Robert Irwin
Robert Irwin was born in 1928, in Long Beach, California.
Died on October 25, 2023 in San Diego, California, USA.
Robert Irwin explored the relationship between light and color. More precisely, Irwin studied the ways colors generated by the fluorescent tubes spread into the space, taking into account chromatic rhythms, syncopated alternating colors, temperatures and light densities.
However, Robert Irwin’s artworks impact is not reduced to a formal apprehension of lighting systems; the entire space is impregnated with this harmony of colorful phenomena and natural light. Irwin’s light installations do not seek to provoke spectacular effects, but they remain open to the sensitivity and perception of everyone, allowing as many perceptions of the work as many eyes are there to see it. The art of Robert Irwin addresses to the viewer’s mind liberated of all prejudices. Through physical experience, the viewer’s mind hovering between feeling and intellect, between beauty and truth, can indeed open to a wider consciousness of the world.

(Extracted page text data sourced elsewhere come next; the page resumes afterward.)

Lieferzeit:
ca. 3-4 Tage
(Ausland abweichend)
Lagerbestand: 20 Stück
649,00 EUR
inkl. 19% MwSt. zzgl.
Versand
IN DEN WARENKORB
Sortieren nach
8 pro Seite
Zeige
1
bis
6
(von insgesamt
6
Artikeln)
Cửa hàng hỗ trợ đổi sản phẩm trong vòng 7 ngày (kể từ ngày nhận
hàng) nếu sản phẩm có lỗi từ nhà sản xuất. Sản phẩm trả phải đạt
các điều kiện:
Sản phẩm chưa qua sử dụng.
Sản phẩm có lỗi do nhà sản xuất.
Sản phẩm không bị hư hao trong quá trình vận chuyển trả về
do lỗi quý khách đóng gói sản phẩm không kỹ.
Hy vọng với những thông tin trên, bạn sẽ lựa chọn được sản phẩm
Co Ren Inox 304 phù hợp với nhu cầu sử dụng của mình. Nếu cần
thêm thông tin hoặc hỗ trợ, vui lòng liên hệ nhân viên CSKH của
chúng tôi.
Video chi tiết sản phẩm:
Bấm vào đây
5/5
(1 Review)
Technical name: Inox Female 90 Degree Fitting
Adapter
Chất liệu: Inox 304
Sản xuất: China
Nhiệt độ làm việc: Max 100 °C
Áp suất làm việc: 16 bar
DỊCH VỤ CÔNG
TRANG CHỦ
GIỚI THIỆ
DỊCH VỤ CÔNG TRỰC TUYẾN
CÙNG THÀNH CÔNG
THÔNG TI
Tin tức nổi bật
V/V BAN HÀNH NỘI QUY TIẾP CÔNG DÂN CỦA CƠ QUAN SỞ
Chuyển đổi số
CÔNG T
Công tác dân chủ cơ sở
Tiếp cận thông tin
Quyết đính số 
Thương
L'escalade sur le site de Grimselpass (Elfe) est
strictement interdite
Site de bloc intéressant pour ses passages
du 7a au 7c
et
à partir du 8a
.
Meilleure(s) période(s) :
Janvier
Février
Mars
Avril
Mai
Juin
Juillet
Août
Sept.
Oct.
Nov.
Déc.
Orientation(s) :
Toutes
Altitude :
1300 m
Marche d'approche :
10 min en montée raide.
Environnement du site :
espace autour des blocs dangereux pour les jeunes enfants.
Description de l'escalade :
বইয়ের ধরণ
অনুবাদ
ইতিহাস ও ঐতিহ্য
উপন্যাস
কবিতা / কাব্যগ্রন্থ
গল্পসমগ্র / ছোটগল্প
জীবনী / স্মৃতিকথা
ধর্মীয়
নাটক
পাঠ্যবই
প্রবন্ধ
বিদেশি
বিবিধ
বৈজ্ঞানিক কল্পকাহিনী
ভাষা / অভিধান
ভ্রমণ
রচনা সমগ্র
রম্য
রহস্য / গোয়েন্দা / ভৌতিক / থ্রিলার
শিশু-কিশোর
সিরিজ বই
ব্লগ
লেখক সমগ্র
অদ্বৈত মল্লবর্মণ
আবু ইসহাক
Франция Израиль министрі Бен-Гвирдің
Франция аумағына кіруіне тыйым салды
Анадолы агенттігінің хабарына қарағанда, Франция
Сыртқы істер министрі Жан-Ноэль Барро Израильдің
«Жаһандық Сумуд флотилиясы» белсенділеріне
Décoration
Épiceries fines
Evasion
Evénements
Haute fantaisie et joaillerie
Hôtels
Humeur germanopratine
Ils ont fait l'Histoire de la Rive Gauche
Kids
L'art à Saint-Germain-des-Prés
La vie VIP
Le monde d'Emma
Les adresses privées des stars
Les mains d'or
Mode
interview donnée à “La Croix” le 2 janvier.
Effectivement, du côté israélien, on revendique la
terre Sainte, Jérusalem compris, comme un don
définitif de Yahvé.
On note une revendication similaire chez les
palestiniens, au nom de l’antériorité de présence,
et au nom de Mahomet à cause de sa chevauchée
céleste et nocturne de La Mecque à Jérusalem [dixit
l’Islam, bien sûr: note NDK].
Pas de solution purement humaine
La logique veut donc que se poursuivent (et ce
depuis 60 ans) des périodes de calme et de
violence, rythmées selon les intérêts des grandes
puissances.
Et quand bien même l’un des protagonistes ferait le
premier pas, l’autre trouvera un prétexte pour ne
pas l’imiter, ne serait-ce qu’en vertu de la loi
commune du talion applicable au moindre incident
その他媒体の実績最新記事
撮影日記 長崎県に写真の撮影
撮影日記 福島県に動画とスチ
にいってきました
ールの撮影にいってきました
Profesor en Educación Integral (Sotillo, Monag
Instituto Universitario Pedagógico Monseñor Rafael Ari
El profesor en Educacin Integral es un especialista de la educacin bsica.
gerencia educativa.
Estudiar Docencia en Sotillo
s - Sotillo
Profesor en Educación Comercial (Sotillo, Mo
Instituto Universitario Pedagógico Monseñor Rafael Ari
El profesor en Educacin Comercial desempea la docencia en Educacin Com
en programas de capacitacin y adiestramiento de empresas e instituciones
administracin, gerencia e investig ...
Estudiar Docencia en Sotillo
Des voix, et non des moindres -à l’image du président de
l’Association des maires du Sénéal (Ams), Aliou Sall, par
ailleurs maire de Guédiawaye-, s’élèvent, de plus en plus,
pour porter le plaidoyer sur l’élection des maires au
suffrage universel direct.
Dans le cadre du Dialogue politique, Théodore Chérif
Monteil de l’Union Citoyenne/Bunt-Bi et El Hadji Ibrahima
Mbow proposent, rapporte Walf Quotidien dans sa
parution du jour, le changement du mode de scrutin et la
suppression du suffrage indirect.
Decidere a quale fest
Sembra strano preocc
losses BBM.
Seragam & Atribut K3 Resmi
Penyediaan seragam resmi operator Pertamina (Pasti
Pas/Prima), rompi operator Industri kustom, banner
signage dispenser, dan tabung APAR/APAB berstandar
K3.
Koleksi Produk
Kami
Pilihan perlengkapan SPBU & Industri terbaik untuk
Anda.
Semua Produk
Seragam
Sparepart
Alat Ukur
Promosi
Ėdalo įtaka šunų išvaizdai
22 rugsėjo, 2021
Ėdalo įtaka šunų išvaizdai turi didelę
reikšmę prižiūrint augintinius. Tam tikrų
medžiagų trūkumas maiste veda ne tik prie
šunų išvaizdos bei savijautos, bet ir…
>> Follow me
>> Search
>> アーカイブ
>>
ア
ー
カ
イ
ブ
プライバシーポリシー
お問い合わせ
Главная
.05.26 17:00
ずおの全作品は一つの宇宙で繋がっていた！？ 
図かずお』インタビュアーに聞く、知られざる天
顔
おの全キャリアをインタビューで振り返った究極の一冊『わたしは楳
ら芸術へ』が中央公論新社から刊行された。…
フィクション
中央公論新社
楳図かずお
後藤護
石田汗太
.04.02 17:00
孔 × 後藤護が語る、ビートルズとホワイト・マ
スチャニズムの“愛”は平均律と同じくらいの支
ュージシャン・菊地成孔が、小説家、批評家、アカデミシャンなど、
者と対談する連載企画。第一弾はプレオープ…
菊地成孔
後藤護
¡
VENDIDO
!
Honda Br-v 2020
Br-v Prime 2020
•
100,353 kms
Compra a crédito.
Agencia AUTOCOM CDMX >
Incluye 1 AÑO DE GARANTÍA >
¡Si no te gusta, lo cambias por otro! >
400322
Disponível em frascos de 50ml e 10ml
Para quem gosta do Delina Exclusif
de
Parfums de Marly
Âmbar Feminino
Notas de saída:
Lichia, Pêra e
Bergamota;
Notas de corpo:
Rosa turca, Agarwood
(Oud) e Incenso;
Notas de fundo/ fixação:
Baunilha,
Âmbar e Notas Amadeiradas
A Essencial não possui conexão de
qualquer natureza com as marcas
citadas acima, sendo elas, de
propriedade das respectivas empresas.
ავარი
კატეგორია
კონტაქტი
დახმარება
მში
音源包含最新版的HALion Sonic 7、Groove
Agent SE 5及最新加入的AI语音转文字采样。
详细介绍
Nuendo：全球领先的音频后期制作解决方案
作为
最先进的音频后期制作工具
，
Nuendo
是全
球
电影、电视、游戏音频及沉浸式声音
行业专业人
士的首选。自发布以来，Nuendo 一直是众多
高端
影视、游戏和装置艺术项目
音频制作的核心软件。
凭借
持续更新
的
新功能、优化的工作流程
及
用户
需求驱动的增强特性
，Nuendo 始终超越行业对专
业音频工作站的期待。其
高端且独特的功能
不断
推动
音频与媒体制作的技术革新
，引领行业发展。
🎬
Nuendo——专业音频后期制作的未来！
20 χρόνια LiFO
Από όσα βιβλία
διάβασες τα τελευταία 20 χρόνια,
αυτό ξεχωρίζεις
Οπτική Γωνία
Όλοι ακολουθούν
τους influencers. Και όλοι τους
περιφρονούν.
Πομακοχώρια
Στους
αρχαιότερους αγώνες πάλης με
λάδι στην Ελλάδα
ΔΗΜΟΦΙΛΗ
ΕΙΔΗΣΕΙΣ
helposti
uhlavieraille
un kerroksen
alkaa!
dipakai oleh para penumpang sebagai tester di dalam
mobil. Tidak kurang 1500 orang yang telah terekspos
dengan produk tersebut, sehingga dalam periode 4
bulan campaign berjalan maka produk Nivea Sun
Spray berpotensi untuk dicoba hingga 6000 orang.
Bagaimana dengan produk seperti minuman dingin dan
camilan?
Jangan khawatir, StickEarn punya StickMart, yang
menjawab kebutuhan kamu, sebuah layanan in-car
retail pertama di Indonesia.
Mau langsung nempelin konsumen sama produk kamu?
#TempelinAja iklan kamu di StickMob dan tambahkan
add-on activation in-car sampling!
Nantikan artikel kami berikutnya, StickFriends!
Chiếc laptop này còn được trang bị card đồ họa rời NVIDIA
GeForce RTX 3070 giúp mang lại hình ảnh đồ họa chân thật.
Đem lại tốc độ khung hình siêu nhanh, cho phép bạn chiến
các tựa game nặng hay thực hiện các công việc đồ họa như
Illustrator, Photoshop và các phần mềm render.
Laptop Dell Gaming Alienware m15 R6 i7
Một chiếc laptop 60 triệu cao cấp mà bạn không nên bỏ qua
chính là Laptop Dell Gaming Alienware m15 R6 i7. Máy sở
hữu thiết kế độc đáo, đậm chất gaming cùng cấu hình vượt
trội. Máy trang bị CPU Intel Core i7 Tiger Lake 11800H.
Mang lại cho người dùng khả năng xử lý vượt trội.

A great theoretician, his work is inseparable from his brilliant reading of art history and modernity: according to him, we haven’t yet dealt with the fundamental questions raised by modernity. His theses are imbued with philosophy, and with a strain of phenomenology in particular that, from Husserl to Merleau-Ponty, doesn’t disassociate thought from perception and easily frees itself from presumptions and foregone conclusions in order to reexamine questions of art, science and history. The Musée d’art contemporain in Lyon published a book of his writings on aesthetics (éditions Skira).
Numerous institutions have shown Robert Irwin’s work: Hirshhorn Museum and Sculpture Garden (Washington DC), the Secession (Vienna), Whitney Museum of American Art (New York),
Public collections: The Art Institute of Chicago (Chicago), Berkeley Art Museum (San Francisco), Centre Georges Pompidou (Paris), The Cleveland Museum of Art (Cleveland), Dallas Museum of Art (Dallas), Denver Art Museum (Denver), The Detroit Institute of Arts (Detroit), Dia Art Foundation (New York), The J. Paul Getty Museum (Los Angeles), Hirshhorn Museum and Sculpture Garden, Smithsonian Institution (Washington, D.C.), Ho-Am Art Museum (Seoul), Indianapolis Museum of Art, Louisiana Museum of Modern Art, Humlebaek, Denmark, Musée d’Art Contemporain (Lyon), Musée d’Art Moderne de la Ville de Paris (Paris), Museum of Contemporary Art (Chicago), Museum of Contemporary Art (Los Angeles), The Museum of Modern Art (New York), San Francisco Museum of Modern Art (San Francisco), Solomon R. Guggenheim Museum (New York), Whitney Museum of American Art (New York).